*** Begin section ***

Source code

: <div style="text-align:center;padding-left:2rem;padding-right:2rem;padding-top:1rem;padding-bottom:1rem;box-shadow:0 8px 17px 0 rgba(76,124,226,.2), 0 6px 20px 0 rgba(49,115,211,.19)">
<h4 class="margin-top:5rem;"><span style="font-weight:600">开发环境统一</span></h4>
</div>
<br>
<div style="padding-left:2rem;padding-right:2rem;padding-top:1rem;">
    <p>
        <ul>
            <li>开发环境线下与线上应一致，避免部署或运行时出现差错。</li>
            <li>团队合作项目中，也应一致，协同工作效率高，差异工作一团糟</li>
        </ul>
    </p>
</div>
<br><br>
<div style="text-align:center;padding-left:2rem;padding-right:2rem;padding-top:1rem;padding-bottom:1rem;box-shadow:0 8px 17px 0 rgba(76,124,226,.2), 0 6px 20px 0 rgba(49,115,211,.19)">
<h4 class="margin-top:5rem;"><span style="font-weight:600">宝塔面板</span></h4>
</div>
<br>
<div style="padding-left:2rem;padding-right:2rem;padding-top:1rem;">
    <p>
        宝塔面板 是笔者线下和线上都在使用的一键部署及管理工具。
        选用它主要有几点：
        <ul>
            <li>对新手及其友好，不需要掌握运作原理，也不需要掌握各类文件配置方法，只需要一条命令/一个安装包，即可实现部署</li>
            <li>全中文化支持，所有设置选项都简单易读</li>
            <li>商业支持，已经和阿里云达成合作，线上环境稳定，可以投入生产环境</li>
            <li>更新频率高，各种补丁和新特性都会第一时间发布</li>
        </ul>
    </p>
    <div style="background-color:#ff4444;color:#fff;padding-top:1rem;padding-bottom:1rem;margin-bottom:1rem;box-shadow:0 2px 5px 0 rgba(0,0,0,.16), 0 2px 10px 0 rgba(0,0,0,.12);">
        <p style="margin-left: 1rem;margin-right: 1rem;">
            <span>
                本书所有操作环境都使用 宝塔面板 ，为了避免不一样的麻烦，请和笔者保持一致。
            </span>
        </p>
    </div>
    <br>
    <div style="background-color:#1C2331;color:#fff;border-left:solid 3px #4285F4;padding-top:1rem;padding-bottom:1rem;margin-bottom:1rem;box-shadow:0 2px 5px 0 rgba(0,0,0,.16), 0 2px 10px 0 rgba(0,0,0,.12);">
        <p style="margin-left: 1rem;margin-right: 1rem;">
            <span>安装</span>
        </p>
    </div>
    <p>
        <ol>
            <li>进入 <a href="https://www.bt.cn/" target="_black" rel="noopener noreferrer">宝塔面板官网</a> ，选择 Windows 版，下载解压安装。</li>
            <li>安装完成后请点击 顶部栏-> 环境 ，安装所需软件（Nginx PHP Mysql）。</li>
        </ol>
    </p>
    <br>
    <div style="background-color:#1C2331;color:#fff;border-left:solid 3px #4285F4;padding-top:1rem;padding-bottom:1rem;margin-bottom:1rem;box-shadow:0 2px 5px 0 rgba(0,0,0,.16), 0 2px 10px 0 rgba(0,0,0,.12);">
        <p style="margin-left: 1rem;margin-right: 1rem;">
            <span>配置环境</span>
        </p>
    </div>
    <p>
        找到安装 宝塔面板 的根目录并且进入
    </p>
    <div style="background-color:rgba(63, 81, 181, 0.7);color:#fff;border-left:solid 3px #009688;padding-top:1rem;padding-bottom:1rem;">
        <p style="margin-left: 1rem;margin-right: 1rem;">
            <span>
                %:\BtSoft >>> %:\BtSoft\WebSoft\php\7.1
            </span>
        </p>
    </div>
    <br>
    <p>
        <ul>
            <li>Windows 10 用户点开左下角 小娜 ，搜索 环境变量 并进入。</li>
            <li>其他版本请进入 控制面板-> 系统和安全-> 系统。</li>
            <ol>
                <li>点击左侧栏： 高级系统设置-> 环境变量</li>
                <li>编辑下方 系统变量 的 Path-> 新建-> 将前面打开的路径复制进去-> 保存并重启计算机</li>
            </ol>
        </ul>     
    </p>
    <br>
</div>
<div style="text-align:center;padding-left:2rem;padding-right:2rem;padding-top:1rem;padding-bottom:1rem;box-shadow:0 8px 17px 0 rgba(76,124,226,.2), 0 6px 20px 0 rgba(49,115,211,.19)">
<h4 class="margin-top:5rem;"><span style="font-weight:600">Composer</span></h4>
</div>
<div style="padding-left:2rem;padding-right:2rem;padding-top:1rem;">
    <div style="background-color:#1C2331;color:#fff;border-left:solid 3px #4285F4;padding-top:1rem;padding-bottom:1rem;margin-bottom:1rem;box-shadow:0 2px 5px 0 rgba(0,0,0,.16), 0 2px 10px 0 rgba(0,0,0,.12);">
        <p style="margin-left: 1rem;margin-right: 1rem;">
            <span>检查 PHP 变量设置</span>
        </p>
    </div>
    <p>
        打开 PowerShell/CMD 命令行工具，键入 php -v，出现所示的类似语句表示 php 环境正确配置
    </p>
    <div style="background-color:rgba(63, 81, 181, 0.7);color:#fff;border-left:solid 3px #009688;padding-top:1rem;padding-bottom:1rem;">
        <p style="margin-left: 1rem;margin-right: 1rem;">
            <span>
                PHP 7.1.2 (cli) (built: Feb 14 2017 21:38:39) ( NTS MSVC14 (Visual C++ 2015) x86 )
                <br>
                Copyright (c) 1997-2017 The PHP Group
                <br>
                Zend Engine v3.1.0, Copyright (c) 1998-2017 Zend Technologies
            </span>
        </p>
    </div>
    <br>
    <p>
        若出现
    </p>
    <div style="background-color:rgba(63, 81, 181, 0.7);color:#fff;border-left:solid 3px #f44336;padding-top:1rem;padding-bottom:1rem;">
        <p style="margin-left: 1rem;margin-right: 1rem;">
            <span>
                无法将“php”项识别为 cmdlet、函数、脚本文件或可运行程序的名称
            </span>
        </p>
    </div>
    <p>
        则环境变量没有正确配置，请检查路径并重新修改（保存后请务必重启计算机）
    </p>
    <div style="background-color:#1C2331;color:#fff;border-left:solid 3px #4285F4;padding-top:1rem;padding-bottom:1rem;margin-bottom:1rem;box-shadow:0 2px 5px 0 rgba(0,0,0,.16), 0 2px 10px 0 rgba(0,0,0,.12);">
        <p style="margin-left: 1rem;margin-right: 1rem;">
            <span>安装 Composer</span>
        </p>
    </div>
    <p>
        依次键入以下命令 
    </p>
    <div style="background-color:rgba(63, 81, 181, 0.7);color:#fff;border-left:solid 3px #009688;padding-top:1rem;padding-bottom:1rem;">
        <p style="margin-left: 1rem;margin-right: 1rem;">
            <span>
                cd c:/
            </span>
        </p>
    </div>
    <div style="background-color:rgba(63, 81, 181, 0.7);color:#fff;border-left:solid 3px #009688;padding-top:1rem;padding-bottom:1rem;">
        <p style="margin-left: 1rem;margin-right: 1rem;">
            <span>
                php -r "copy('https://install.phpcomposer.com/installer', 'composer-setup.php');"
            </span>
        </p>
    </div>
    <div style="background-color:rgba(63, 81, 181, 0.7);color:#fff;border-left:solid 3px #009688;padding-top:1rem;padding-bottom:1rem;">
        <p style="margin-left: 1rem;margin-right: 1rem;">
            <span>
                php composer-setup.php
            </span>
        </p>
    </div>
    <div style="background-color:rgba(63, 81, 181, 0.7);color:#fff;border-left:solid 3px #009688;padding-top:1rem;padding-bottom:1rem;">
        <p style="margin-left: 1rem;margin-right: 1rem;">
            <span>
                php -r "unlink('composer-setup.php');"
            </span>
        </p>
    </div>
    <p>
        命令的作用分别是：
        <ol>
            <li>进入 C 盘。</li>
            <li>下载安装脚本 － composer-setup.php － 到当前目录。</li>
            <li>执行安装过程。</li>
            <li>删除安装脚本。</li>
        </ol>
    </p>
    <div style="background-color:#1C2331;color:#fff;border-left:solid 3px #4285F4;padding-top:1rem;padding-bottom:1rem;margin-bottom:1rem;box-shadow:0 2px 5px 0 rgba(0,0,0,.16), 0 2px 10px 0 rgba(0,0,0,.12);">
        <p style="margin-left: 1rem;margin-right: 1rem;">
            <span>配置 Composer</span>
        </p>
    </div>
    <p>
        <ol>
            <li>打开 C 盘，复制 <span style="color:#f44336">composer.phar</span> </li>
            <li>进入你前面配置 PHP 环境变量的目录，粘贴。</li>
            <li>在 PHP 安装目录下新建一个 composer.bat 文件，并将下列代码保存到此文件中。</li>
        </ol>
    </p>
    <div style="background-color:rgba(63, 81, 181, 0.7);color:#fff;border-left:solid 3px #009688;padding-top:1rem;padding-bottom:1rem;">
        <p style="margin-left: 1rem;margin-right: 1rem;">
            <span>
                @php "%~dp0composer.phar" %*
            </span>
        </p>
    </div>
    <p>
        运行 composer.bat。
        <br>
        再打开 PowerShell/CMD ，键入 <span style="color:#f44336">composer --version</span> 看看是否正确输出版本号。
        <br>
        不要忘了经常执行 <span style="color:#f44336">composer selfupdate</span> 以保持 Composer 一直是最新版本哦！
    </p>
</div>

*** End section ***

## Job item
Give the number of lines in the data that contain the string "Windows", counting only matches with the same case.

## Task result
2